+++ Extracted records +++

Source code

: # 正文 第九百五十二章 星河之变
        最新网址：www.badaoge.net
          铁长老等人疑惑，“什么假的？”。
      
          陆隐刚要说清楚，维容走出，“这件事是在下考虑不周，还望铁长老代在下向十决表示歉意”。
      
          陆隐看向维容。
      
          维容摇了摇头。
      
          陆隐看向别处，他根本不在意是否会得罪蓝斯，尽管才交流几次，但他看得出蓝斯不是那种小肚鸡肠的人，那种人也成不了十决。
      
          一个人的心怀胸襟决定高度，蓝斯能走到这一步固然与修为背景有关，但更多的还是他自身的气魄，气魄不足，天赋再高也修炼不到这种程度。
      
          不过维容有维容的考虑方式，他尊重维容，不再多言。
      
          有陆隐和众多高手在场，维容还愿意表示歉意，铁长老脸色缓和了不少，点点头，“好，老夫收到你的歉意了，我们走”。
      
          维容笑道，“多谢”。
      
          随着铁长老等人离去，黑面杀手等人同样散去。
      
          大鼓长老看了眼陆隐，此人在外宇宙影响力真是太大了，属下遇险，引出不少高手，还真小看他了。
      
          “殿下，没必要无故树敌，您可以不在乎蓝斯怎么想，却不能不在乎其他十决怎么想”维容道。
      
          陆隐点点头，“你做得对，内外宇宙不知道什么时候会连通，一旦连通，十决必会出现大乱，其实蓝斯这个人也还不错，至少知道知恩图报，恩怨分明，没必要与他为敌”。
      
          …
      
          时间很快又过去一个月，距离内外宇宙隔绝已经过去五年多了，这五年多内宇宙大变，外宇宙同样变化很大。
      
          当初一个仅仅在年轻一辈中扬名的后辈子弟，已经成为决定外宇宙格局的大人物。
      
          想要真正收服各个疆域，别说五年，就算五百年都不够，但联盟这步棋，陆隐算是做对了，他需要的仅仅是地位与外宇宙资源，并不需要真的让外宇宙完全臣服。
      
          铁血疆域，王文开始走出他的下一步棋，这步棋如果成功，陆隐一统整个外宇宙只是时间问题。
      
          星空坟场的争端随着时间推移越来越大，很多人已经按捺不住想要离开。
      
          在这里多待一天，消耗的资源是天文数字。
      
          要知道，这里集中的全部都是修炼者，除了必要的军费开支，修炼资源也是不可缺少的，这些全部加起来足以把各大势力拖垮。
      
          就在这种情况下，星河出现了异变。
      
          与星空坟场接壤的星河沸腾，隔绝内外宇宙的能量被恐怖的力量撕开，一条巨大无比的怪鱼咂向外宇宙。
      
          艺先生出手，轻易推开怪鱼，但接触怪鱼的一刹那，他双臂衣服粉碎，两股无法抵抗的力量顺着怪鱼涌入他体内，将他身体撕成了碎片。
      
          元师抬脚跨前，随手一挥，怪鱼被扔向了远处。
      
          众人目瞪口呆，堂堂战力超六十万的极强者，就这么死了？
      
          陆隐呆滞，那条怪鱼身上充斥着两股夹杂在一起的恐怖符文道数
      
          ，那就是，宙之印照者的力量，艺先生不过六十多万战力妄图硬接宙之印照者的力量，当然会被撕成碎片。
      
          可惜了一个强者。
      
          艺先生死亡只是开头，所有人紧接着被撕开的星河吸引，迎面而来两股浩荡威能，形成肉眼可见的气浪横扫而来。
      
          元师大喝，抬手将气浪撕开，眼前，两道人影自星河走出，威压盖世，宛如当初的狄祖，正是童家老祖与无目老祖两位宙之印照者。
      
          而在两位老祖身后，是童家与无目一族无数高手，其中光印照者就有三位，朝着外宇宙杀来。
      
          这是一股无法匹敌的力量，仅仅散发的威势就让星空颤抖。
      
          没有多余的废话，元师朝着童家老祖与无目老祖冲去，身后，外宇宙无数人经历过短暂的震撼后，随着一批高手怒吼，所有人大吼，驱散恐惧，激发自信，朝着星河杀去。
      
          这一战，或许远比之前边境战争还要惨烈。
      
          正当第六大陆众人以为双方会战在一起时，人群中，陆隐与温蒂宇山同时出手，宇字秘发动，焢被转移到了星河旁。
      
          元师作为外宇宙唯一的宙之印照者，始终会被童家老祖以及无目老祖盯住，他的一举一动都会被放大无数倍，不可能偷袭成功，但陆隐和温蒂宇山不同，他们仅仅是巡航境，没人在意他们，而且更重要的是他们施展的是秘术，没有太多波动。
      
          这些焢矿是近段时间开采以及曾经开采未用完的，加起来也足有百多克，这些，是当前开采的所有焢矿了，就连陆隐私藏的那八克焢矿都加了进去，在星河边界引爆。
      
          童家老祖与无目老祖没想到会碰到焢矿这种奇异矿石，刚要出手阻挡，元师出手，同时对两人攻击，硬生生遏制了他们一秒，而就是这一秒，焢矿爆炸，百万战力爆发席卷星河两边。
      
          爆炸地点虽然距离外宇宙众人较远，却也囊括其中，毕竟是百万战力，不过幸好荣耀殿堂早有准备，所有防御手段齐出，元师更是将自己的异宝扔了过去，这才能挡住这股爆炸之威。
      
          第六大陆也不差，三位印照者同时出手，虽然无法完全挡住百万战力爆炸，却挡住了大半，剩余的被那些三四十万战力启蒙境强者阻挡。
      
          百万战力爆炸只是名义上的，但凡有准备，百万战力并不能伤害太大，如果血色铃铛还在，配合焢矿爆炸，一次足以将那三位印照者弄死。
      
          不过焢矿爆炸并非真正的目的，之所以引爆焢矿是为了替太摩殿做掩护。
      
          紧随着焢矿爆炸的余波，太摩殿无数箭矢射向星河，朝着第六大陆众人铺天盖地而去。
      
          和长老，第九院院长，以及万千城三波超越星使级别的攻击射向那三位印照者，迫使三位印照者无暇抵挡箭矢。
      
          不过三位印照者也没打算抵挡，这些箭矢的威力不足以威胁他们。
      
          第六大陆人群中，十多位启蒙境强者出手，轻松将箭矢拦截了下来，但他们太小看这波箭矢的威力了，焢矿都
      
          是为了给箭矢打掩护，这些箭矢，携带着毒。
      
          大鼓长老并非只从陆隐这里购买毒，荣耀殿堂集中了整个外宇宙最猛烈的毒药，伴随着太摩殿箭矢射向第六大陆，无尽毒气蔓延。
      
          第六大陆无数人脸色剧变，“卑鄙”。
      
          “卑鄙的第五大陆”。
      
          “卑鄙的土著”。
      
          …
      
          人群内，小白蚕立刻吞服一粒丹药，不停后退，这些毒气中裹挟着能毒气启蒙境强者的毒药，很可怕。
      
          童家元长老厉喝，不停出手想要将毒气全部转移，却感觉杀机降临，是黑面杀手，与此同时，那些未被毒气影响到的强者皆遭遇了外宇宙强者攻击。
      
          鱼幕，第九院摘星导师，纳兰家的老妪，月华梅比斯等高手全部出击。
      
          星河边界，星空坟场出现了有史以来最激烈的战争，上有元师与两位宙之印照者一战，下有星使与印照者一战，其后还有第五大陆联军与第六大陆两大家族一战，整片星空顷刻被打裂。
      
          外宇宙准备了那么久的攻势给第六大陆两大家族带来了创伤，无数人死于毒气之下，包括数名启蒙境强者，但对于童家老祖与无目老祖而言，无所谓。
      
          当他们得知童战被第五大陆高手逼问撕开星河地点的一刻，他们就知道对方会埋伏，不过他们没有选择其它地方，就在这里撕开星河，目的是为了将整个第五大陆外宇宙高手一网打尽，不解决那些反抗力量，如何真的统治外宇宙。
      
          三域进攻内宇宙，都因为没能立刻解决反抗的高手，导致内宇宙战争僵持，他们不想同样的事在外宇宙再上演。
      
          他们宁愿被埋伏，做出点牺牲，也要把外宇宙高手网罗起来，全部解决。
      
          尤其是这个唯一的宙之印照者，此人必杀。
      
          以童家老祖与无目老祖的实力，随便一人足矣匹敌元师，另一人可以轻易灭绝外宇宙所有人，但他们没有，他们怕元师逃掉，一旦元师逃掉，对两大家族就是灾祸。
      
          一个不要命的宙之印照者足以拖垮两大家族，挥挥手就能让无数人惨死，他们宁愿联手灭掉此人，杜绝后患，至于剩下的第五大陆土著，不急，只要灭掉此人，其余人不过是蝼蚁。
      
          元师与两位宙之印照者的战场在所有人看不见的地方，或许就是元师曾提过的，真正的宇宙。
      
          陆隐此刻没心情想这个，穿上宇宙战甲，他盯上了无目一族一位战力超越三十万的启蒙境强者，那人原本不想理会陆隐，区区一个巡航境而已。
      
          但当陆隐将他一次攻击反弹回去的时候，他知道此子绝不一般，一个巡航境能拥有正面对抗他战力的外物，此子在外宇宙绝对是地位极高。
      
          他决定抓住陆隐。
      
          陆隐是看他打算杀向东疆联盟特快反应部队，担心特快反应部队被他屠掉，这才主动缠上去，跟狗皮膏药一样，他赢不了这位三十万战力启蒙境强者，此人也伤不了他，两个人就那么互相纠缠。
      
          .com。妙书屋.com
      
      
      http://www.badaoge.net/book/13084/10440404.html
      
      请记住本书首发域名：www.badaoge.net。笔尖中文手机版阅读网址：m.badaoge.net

+++

Exercise instructions. The required output is the line containing "大鼓长老并非只从陆隐这里购买" through the last line of the records above, each copied exactly and nothing more.

Result of the exercise.
          大鼓长老并非只从陆隐这里购买毒，荣耀殿堂集中了整个外宇宙最猛烈的毒药，伴随着太摩殿箭矢射向第六大陆，无尽毒气蔓延。
      
          第六大陆无数人脸色剧变，“卑鄙”。
      
          “卑鄙的第五大陆”。
      
          “卑鄙的土著”。
      
          …
      
          人群内，小白蚕立刻吞服一粒丹药，不停后退，这些毒气中裹挟着能毒气启蒙境强者的毒药，很可怕。
      
          童家元长老厉喝，不停出手想要将毒气全部转移，却感觉杀机降临，是黑面杀手，与此同时，那些未被毒气影响到的强者皆遭遇了外宇宙强者攻击。
      
          鱼幕，第九院摘星导师，纳兰家的老妪，月华梅比斯等高手全部出击。
      
          星河边界，星空坟场出现了有史以来最激烈的战争，上有元师与两位宙之印照者一战，下有星使与印照者一战，其后还有第五大陆联军与第六大陆两大家族一战，整片星空顷刻被打裂。
      
          外宇宙准备了那么久的攻势给第六大陆两大家族带来了创伤，无数人死于毒气之下，包括数名启蒙境强者，但对于童家老祖与无目老祖而言，无所谓。
      
          当他们得知童战被第五大陆高手逼问撕开星河地点的一刻，他们就知道对方会埋伏，不过他们没有选择其它地方，就在这里撕开星河，目的是为了将整个第五大陆外宇宙高手一网打尽，不解决那些反抗力量，如何真的统治外宇宙。
      
          三域进攻内宇宙，都因为没能立刻解决反抗的高手，导致内宇宙战争僵持，他们不想同样的事在外宇宙再上演。
      
          他们宁愿被埋伏，做出点牺牲，也要把外宇宙高手网罗起来，全部解决。
      
          尤其是这个唯一的宙之印照者，此人必杀。
      
          以童家老祖与无目老祖的实力，随便一人足矣匹敌元师，另一人可以轻易灭绝外宇宙所有人，但他们没有，他们怕元师逃掉，一旦元师逃掉，对两大家族就是灾祸。
      
          一个不要命的宙之印照者足以拖垮两大家族，挥挥手就能让无数人惨死，他们宁愿联手灭掉此人，杜绝后患，至于剩下的第五大陆土著，不急，只要灭掉此人，其余人不过是蝼蚁。
      
          元师与两位宙之印照者的战场在所有人看不见的地方，或许就是元师曾提过的，真正的宇宙。
      
          陆隐此刻没心情想这个，穿上宇宙战甲，他盯上了无目一族一位战力超越三十万的启蒙境强者，那人原本不想理会陆隐，区区一个巡航境而已。
      
          但当陆隐将他一次攻击反弹回去的时候，他知道此子绝不一般，一个巡航境能拥有正面对抗他战力的外物，此子在外宇宙绝对是地位极高。
      
          他决定抓住陆隐。
      
          陆隐是看他打算杀向东疆联盟特快反应部队，担心特快反应部队被他屠掉，这才主动缠上去，跟狗皮膏药一样，他赢不了这位三十万战力启蒙境强者，此人也伤不了他，两个人就那么互相纠缠。
      
          .com。妙书屋.com
      
      
      http://www.badaoge.net/book/13084/10440404.html
      
      请记住本书首发域名：www.badaoge.net。笔尖中文手机版阅读网址：m.badaoge.net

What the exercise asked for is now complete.